*Fragmento proporcionado:*
- - - - - - -

Tenemos sin más que regresar nuevamente a la cuestión de las contradicciones internas en la forma actual de la cultura iluminista. Pero primero debemos terminar de describirla. Forma parte de su naturaleza, en cuanto cultura de una razón que finalmente tiene completa consciencia de si misma, alardear una pretensión universal y concebirse como completa en sí misma, no necesitando algún complemento a través de otros factores culturales. Ambas características se ven claramente cuando se propone la cuestión en torno a quién puede convertirse en miembro de la Comunidad Europea, y sobre todo en el debate acerca del ingreso de Turquía en esta comunidad. Se trata de un Estado, o mejor dicho, de un ambiente cultural, que no tiene raíces cristianas, sino que ha estado influenciado por la cultura islámica. Ataturk intentó transformar Turquía en un Estado laicista, intentando implantar el laicismo madurado en el mundo cristiano de la Europa sobre un terreno musulmán. Se puede preguntar si esto es posible: según la tesis de la cultura iluminista y laicista de Europa, solo las normas y contenidos de la misma cultura iluminista pueden determinar la identidad de Europa, y en consiguiente, todo Estado que hace suyos estos criterios podrá pertenecer a la Europa. No importa, al fin, sobre qué tramado de raíces esta cultura de la libertad y de la democracia es implantada. Es precisamente por esto, se afirma, que las raíces cristianas no pueden entrar en la definición de los fundamentos de Europa, tratándose de raíces muertas que no forman parte de la identidad actual. En consecuencia, esta nueva identidad, determinada exclusivamente por la cultura iluminista, implica también el que Dios no tenga nada que ver con la vida pública y las bases del Estado.

- - - - - - -

*Parte de un archivo de datos:*
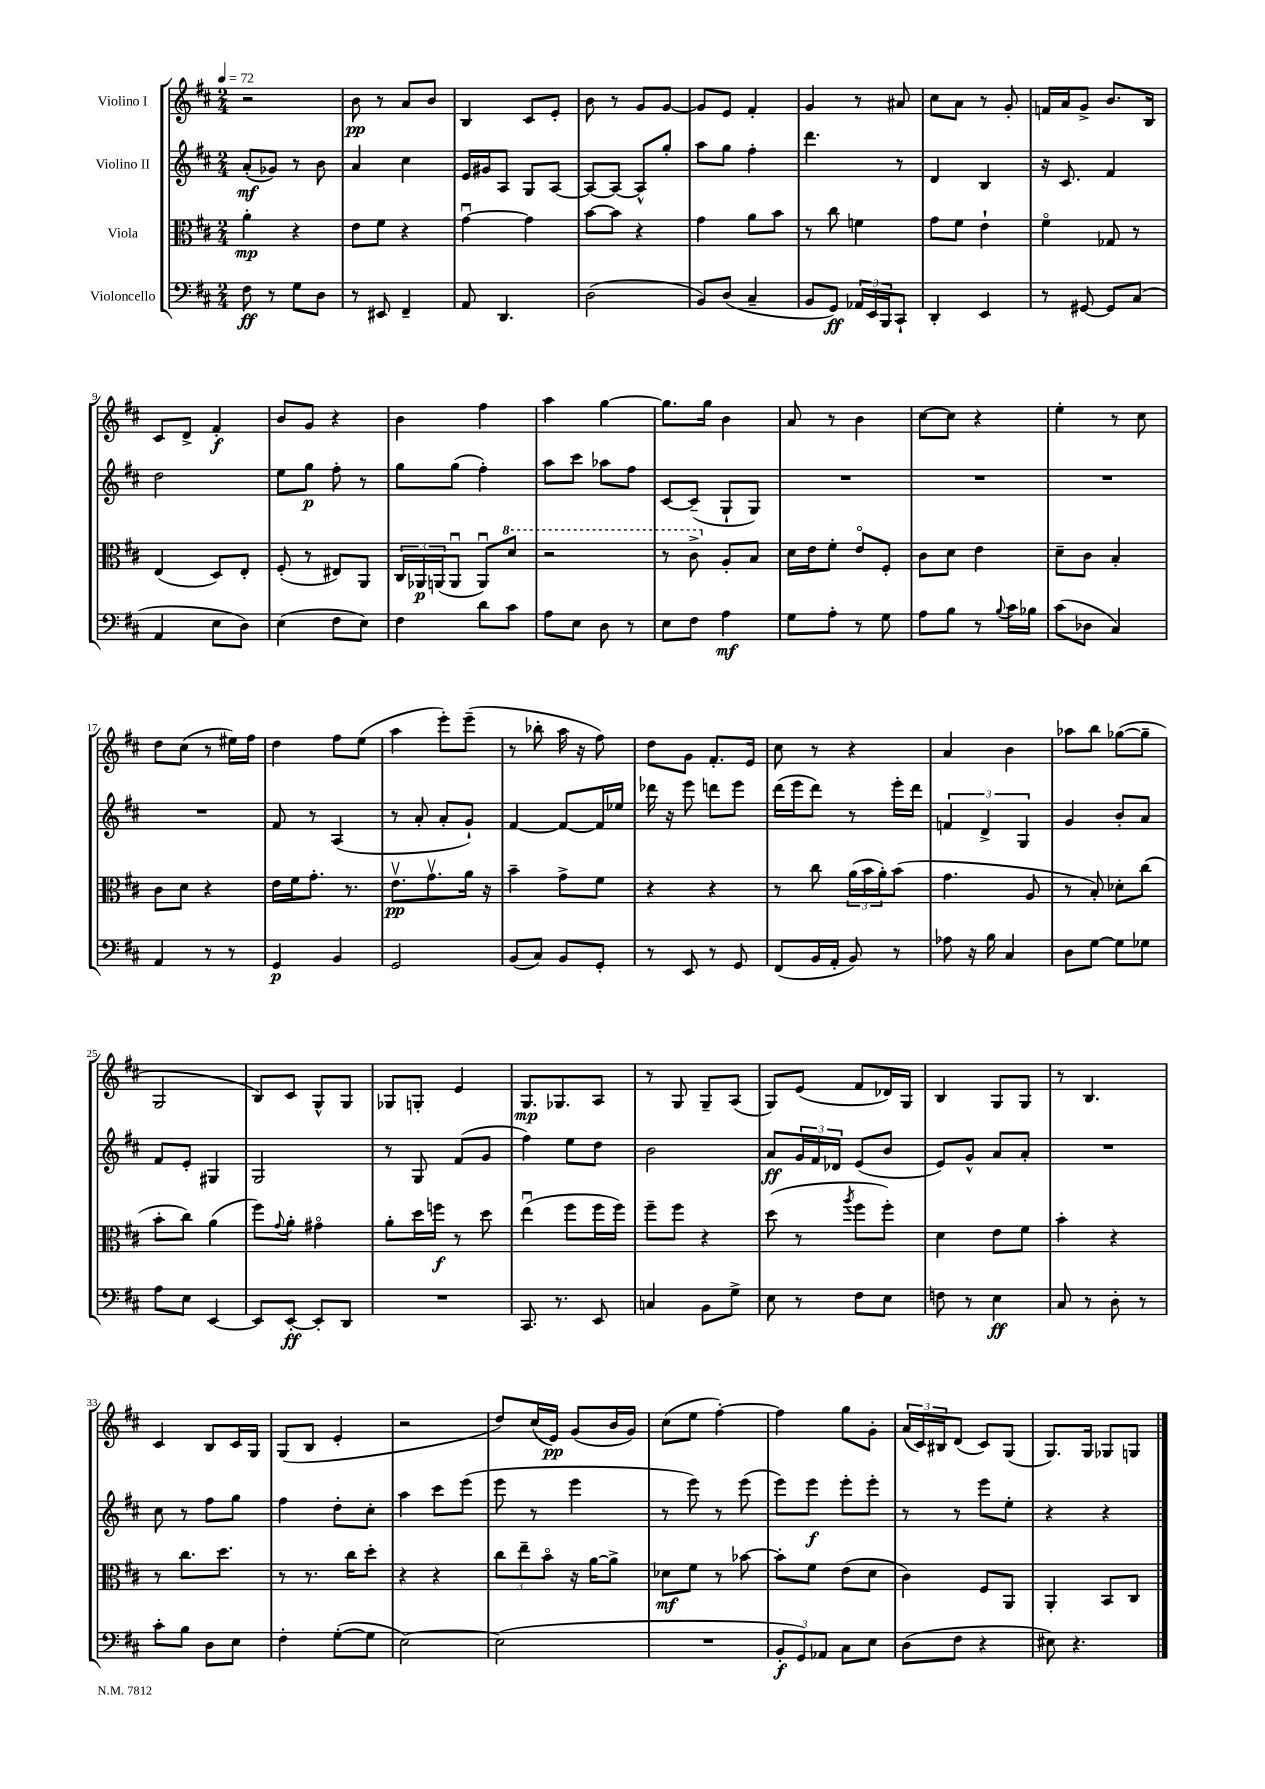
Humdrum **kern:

**kern	**kern	**kern	**kern
*staff4	*staff3	*staff2	*staff1
*clefF4	*clefC3	*clefG2	*clefG2
*k[f#c#]	*k[f#c#]	*k[f#c#]	*k[f#c#]
*M2/4	*M2/4	*M2/4	*M2/4
*MM72	*MM72	*MM72	*MM72
8F#	4a'	(8a'	2r
8r	.	8g-)	.
8G	4r	8r	.
8D	.	8b	.
=	=	=	=
8r	8e	4a	8b
8EE#	8f#	.	8r
4FF#~	4r	4cc#	8a
.	.	.	8b
=	=	=	=
8AA	[4gu	16e	4B
.	.	16g#	.
4.DD	.	8A	.
.	4g]	8G	8c#
.	.	[8A	8e'
=	=	=	=
(2D	[8b	8A_	8b
.	8b]	8A_	8r
.	4r	8A^^]	8g
.	.	8gg'	[8g
=	=	=	=
8BB)	4g	8aa	8g]
(8D	.	8gg	8e
4C#~	8a	4ff#'	4f#'
.	8b	.	.
=	=	=	=
8BB	8r	4.ddd	4g
8GG)	8cc#	.	.
24AA-	4f	.	8r
24EE	.	.	.
24BBB	.	.	.
8CC#`	.	8r	8a#
=	=	=	=
4DD'	8g	4d	8cc#
.	8f#	.	8a
4EE	4e`	4B	8r
.	.	.	8g'
=	=	=	=
8r	4f#o	16r	16f
.	.	8.c#	16a
[8GG#	.	.	8g^
8GG#]	8G-	4f#	8.b
(8C#	8r	.	.
.	.	.	16B
=	=	=	=
4AA	(4E	2dd	8c#
.	.	.	8d^
8E	8D)	.	4f#'
8D)	8E'	.	.
=	=	=	=
(4E	(8F#'	8ee	8b
.	8r	8gg	8g
8F#	8E#)	8ff#'	4r
8E)	8AA	8r	.
=	=	=	=
4F#	24C#	8gg	4b
.	24AA-	.	.
.	(24AA	.	.
.	8AAu	(8gg	.
8d	8AAu)	4ff#')	4ff#
8c#	8dd	.	.
=	=	=	=
8A	2r	8aa	4aa
8E	.	8ccc#	.
8D	.	8aa-	[4gg
8r	.	8ff#	.
=	=	=	=
8E	8r	[8c#	8.gg]
8F#	8cc#^	(8c#~]	.
.	.	.	16gg
4A	8A'	8G`	4b
.	8B	8G)	.
=	=	=	=
8G	16d	2r	8a
.	16e	.	.
8A'	8f#'	.	8r
8r	8eo	.	4b
8G	8F#'	.	.
=	=	=	=
8A	8c#	2r	[8cc#
8B	8d	.	8cc#]
8r	4e	.	4r
8qqB	.	.	.
16c#	.	.	.
16B-	.	.	.
=	=	=	=
(8c#	8d~	2r	4ee'
8D-	8c#	.	.
4C#)	4B'	.	8r
.	.	.	8cc#
=	=	=	=
4AA	8c#	2r	8dd
.	8d	.	(8cc#
8r	4r	.	8r
8r	.	.	16ee#)
.	.	.	16ff#
=	=	=	=
4GG	16e	8f#	4dd
.	16f#	.	.
.	8.g'	8r	.
4BB	.	(4A	8ff#
.	8.r	.	.
.	.	.	(8ee
=	=	=	=
2GG	8.ev	8r	4aa
.	.	8a'	.
.	8.gv	.	.
.	.	8a'	8eee')
.	16a	8g`)	(8eee~
.	16r	.	.
=	=	=	=
(8BB	4b~	[4f#	8r
8C#)	.	.	8bb-'
8BB	8g^	8f#_	16aa
.	.	.	16r
8GG'	8f#	16f#]	8ff#)
.	.	16ee-	.
=	=	=	=
8r	4r	16ddd-	8dd
.	.	16r	.
8EE	.	8eee	8g
8r	4r	8ddd	8.f#'
8GG	.	8eee	.
.	.	.	16e
=	=	=	=
(8FF#	8r	(16ddd	8cc#
.	.	16eee	.
16BB	8cc#	8ddd)	8r
16AA'	.	.	.
8BB)	(24a	8r	4r
.	24b	.	.
.	24a')	.	.
8r	(8b	16eee'	.
.	.	16ddd	.
=	=	=	=
8A-	4.g	6f	4a
16r	.	.	.
.	.	6d^	.
16B	.	.	.
4C#	.	.	4b
.	.	6G	.
.	8A	.	.
=	=	=	=
8D	8r	4g	8aa-
[8G	8B')	.	8bb
8G]	8d-'	8b'	([8gg-
8G-	(8cc#	8a	8gg-~]
=	=	=	=
8A	8b'	8f#	2G
8E	8cc#)	8e'	.
[4EE	(4a	4G#	.
=	=	=	=
8EE]	8ff#)	2G	8B)
.	8qqg	.	.
[8EE'	8a'	.	8c#
8EE']	4g#o	.	8G^^
8DD	.	.	8G
=	=	=	=
2r	8a'	8r	8G-
.	16dd	8G	8G'
.	16ff	.	.
.	8r	(8f#	4e
.	8dd	8g	.
=	=	=	=
8.CC#	(4eeu	4ff#)	8.G
8.r	.	.	8.G-
.	8ff#	8ee	.
8EE	16ff#	8dd	8A
.	16ff#)	.	.
=	=	=	=
4C	8ff#~	2b	8r
.	8ff#	.	8G
8BB	4r	.	8G~
8G^	.	.	(8A
=	=	=	=
8E	(8dd	8a	8G)
8r	8r	24g	(8e
.	.	24f#	.
.	.	24d-	.
.	8qaa	.	.
8F#	8ff#	(8e	8f#
8E	8ff#')	8b	16d-)
.	.	.	16G
=	=	=	=
8F	4d	8e)	4B
8r	.	8g^^	.
4E	8e	8a	8G
.	8f#	8a'	8G
=	=	=	=
8C#	4b'	2r	8r
8r	.	.	4.B
8D'	4r	.	.
8r	.	.	.
=	=	=	=
8c#'	8r	8cc#	4c#
8B	8.cc#	8r	.
8D	.	8ff#	8B
.	8.dd	.	.
8E	.	8gg	16c#
.	.	.	16G
=	=	=	=
4F#'	8r	4ff#	(8G
.	8.r	.	8B
([8G'	.	8dd'	4e'
.	16cc#	.	.
8G]	8dd'	8cc#'	.
=	=	=	=
[2E)	4r	4aa	2r
.	4r	8ccc#	.
.	.	(8eee	.
=	=	=	=
(2E]	12cc#	8eee	8dd)
.	12ee~	.	.
.	.	8r	(16cc#
.	12bo	.	.
.	.	.	16e)
.	16r	4eee	(8g
.	[16a	.	.
.	8a^]	.	16b
.	.	.	16g)
=	=	=	=
2r	8d-	8r	(8cc#
.	8f#	8eee)	8ee
.	8r	8r	[4ff#')
.	[8b-	(8eee	.
=	=	=	=
12BB'	8b-']	8eee)	4ff#]
12GG)	.	.	.
.	8f#	8eee	.
12AA-	.	.	.
8C#	(8e	8eee'	8gg
8E	8d	8eee'	8g'
=	=	=	=
(8D	4c#)	8r	(24a
.	.	.	24c#)
.	.	.	24B#
8F#	.	8r	(8d
4r	8F#	8eee	8c#)
.	8AA	8ee'	(8G
=	=	=	=
8E#)	4AA'	4r	8.G)
4.r	.	.	.
.	.	.	16G
.	8BB	4r	8G-
.	8C#	.	8G
==	==	==	==
*-	*-	*-	*-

- - - - - - -

*Tareas a realizar:*
(1) ¿Qué intentó hacer Ataturk con Turquía, según el fragmento sobre la cultura iluminista?
(2) Según la tesis iluminista y laicista que recoge el fragmento sobre la cultura iluminista, ¿por qué las raíces cristianas no pueden entrar en la definición de los fundamentos de Europa?
(3) Prosigue el fragmento sobre la cultura iluminista desde el punto en que termina.
Los datos no guardan relación alguna con el fragmento.

*Resultados en orden:*
(1) Intentó transformarla en un Estado laicista, implantando sobre un terreno musulmán el laicismo madurado en el mundo cristiano de Europa.

(2) Según esa tesis, solo las normas y contenidos de la cultura iluminista determinan la identidad de Europa, sin importar sobre qué raíces se implante esa cultura de la libertad y de la democracia. Las raíces cristianas se consideran raíces muertas que no forman parte de la identidad actual.

(3)
 
Así todo se hace lógico, y es también plausible de algún modo. De hecho, ¿qué cosa podemos desear más bello sino que en todos lados sea respetada la democracia y los derechos humanos? Pero aquí se impone la pregunta sobre si esta cultura iluminista laicista sea de verdad cultura, descubierta como finalmente universal, de una razón común a todos los hombres; cultura que debería tener acceso en todos lados, incluso sobre un humus histórico y culturalmente diferenciado. Y se nos pregunta si de verdad se cumple en sí misma, tanto que no tiene necesidad de alguna raíz fuera de sí.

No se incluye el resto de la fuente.